James Bowden (Centre Back)
AKA Rowdy. A footballing Inspector Gadget. A giraffe on skates. Mr Fantastic. Stretch Armstrong. Roadrunner. Most miles covered 2015. Never scored a goal at any level.

Liam Collinson (Libero)
A brute of a man. Pluto. Scores more headed goals at 6 aside than others score with their feet. Biggest wing span until the arrival of Guthrie. Now nicknamed The Twin Towers (with the aforementioned).

Rich Mundell (Centre Midfield)
Trying to shake off comparisons to the stronger mentally but weaker skilfully, Ravi. Loves a feint. Strikes a sweet ball but inner demons means he’s scored just two goals in three seasons. Emmanuel Petit without the ponytail.

Simon Peele (Centre Midfield)
Truncheon swinger. GBO’s very own Lee Clark; like a pendulum, side to side. Doesn’t venture too far forward. Jigsaw. Statistically the 4th best player in the squad.

Stuart Thompson (Right Back/ Right Winger)
Wayward “genius”. George Best of the squad. Tricks himself half the time. But quick enough to recover it. Whippet. The only member of GBO still trying to play Saturday club football.

Neil Clarey (Right Midfielder)
Most famous member of GBO: one half of The Proclaimers. Quite sprightly for an old fella; goal getter. Winner of Best Newcomer 2015.

Ben Harris (Attacking Midfielder)
Only smiles when the win is secured; a true professional. Hates everyone on his team. A white Tony Yeboah. Powerful finisher when above 50% fitness. Yoga expert.

Johnny Bowen (Wizard)
Sicknote. Play actor. Thespian. Joe Pasquale’s little brother. Nymph like. Pretty bearded ballerina. Upper class. Slipper wearer. Get well soon. We are all here for you.

Alex Evans (Utility)
Floats like a bee, stings like a butterfly. Wannabe spice boy. Likes a tattoo but Walt Disney couldn’t draw this lad. Young gun. Winner of goal of the year 2014 and 2015.

Gaz Bowen (Striker)
A once lethal striker, likened to Robbie Fowler in his pomp. Now like Martin Fowler. Brother to the better known Johnny B. Potentially the worst keeper in GBO’s squad.

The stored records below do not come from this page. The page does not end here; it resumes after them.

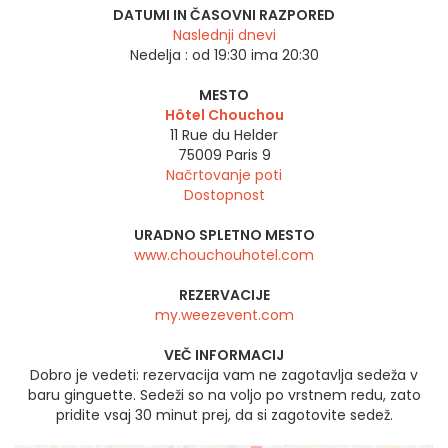
DATUMI IN ČASOVNI RAZPORED
Naslednji dnevi
Nedelja :
od 19:30 ima 20:30
MESTO
Hôtel Chouchou
11 Rue du Helder
75009
Paris 9
Načrtovanje poti
Dostopnost
URADNO SPLETNO MESTO
www.chouchouhotel.com
REZERVACIJE
my.weezevent.com
VEČ INFORMACIJ
Dobro je vedeti: rezervacija vam ne zagotavlja sedeža v
baru ginguette. Sedeži so na voljo po vrstnem redu, zato
pridite vsaj 30 minut prej, da si zagotovite sedež.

Jon Guthrie (Goalkeeper/ Forward)
A more ’rounded’ Paul Scholes. Loves a tractor. Apt as he turns like one. Cat in net though. Known as “Moaty” by his close friends.

John Kelly (Left Inside Forward)
Mr Glass. Used to play like Micky Quinn. Now just looks like him. Scores trick shots from the byline. Never negates his defensive duties. Most Assists 2015.